If there’s one thing everyone should understand by now, it’s that Democrats are ambitious and brutal in their exercise of power, while Republicans tend to be timid. The media will pitch in to keep it that way. Remember, the last time Republicans gained a Senate majority, the airwaves were filled with deafening demands for them to share power with Democrats and respect the divine will of the minority. That’s going to happen again, beginning the day after the 2016 elections, if Republicans win again. If the Republican President wins in a Reaganesque landslide, the next day’s headlines will read “Narrow Republican victory means bipartisanship will be crucial to serving the interests of deeply divided electorate.”
Yes, it will be astonishingly hypocritical, and people like me will have a field day pointing out that nothing of the sort was said when a Democrat President and Senate ran wild with nakedly partisan power grabs. But the media will do it anyway, and it will probably work.

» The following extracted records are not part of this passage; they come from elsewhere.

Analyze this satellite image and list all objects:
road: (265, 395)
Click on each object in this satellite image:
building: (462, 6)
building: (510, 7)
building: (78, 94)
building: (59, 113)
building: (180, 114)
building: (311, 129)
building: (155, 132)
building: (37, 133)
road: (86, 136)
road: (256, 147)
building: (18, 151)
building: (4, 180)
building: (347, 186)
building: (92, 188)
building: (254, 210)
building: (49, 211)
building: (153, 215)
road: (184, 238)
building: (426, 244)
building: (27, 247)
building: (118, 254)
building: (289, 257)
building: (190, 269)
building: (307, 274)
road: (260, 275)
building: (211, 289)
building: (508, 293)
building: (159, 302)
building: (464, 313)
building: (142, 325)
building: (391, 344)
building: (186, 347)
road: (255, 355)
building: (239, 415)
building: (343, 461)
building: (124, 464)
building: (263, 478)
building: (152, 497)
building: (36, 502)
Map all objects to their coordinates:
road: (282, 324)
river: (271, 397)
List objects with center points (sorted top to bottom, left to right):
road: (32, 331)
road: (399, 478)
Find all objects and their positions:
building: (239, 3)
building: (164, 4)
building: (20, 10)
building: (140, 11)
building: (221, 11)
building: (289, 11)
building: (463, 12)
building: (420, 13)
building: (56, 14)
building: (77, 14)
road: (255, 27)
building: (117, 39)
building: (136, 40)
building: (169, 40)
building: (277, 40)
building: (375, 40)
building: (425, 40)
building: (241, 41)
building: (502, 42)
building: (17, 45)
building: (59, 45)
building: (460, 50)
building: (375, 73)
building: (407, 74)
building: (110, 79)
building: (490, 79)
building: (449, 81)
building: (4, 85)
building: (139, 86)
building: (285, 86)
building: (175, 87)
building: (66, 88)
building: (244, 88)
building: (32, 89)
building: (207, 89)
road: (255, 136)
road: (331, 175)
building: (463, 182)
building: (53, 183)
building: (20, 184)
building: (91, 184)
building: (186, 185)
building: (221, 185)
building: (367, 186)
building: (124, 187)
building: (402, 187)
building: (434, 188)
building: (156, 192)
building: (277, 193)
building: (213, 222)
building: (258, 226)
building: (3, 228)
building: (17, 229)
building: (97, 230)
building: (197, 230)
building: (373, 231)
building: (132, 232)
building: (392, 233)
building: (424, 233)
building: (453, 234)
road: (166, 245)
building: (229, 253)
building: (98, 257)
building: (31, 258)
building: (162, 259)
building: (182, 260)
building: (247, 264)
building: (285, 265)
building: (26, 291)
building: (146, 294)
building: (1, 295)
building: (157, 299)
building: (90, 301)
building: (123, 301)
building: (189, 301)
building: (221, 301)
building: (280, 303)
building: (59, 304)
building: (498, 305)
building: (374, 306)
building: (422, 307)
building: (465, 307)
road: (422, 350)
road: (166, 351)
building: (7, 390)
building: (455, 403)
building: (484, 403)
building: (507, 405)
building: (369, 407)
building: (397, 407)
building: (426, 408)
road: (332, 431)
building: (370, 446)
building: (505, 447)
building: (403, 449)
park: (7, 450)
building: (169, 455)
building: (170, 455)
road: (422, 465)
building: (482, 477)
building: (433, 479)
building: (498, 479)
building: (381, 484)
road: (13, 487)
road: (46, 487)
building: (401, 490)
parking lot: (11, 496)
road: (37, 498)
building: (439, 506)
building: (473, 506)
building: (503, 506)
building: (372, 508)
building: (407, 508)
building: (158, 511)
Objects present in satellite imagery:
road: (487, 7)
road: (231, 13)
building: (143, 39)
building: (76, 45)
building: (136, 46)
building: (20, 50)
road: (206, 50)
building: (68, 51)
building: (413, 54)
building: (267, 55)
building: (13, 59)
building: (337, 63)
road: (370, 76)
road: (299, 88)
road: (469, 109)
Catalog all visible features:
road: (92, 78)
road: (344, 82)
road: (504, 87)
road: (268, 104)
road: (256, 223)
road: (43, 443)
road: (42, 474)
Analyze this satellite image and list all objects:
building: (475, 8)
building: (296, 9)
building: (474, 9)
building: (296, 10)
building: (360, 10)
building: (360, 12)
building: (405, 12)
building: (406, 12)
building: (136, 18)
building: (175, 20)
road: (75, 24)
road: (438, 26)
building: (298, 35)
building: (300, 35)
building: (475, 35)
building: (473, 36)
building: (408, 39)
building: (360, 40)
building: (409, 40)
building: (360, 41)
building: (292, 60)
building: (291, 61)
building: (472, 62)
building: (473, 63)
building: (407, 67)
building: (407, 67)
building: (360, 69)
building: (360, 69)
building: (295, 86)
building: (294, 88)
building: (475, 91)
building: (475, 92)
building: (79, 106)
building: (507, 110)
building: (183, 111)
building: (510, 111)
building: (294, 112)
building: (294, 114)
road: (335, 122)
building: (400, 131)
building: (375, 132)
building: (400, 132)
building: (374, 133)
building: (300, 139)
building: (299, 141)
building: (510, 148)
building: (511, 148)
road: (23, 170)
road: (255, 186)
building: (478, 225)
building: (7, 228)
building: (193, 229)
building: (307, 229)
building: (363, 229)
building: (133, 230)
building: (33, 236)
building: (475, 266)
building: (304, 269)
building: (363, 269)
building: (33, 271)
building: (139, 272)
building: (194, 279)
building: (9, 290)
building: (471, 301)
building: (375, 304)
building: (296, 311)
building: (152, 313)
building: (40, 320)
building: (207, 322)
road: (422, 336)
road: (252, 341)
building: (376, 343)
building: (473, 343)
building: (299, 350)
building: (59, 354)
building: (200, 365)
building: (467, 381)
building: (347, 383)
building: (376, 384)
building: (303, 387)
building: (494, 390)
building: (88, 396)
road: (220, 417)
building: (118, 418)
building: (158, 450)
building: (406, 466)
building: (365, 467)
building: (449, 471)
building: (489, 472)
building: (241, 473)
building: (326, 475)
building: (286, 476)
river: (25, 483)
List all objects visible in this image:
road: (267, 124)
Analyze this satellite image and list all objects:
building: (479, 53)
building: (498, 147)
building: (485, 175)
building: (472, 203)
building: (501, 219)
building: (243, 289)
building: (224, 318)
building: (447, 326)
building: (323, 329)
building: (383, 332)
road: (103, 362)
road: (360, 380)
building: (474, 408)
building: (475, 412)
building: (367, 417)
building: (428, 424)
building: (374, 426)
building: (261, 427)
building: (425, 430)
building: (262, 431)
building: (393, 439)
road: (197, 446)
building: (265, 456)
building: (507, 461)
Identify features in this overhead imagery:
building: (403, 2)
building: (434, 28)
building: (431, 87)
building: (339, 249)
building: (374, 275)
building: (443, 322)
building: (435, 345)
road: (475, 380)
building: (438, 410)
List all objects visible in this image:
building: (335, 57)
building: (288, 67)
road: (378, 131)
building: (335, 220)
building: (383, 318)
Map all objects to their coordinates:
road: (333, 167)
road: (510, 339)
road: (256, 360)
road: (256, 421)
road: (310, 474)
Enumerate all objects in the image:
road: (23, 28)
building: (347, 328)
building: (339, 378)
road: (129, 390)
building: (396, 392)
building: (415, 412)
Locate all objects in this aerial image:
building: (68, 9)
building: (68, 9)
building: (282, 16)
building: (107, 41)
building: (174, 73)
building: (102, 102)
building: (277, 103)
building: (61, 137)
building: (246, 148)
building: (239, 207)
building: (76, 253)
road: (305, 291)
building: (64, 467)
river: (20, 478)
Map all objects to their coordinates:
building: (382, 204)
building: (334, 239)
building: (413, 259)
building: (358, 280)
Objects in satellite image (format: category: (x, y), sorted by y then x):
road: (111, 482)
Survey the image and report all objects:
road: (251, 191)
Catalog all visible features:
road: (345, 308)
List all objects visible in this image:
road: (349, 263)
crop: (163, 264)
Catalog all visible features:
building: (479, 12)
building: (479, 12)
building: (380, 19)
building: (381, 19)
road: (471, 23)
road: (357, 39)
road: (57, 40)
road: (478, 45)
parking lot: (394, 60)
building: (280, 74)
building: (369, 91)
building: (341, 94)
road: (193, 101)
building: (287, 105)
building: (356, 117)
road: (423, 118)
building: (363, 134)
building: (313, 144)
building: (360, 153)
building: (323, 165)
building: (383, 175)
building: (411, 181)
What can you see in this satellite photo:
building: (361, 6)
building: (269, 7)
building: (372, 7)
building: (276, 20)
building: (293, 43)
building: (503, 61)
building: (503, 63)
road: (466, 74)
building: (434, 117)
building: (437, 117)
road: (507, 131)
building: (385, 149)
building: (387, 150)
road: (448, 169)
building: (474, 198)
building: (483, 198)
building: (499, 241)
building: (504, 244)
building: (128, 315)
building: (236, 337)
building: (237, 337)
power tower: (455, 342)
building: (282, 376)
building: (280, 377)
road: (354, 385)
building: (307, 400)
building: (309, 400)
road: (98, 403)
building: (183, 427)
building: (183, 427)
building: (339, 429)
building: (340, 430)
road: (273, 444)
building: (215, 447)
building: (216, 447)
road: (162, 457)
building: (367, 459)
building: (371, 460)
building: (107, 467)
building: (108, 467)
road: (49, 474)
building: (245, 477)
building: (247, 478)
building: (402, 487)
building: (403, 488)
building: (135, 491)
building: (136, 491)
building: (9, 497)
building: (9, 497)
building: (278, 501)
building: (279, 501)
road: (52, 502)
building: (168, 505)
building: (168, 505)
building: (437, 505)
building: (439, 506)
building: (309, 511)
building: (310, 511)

Speaking of hypocrisy, I would not place any heavy bets against Democrats restoring the filibuster right before they get swept out of power in the Senate. Look at all the nonsense they’re spewing about gridlock crises and the terrifying menace of GOP obstructionism today. They’ll announce that the temporary crisis is past, so it’s important to restore the advise-and-consent role of the minority. They’ll dust off all the quotes from 2005 that no one in the mainstream media dares to confront them with today. It’s possible the Democrats could even leave the new rules in place for a while after losing the Senate in 2014, and make their big plea to restore the beating heart of democracy right before the 2016 elections. With muscular assistance from the media, they might be able to get some of the more wobbly Senate Republicans to go along with that. Stranger things have happened.
But even if the new rules are left in place, there’s no way Republicans will be allowed to use it the way Democrats do. Any Republican who thinks he could get away with running the Senate like Harry Reid does is delusional. The Republican version of Reid would be one of the most well-known and widely-hated politicians in America, a regular character in savage late-night comedy routines and entertainment programs. No Republican president will ever be allowed to fill the courts with rock-ribbed conservatives, confirmed on straight party-line votes. Two months into such an Administration, there would be violent demonstrations in the streets, and Big Media would be running dark front-page stories about the rise of a dark new imperial tyranny, pinning every bit of political anguish on the Republican leadership’s refusal to seek the bipartisan consent of the noble Democrat minority on confirmations.
Maybe that’s the world we live in now, but please, let’s be realistic about the dearth of silver linings in the dark clouds. Republicans should be entirely focused on pointing out the dark clouds to voters, and talking about the storm that will soon break from them.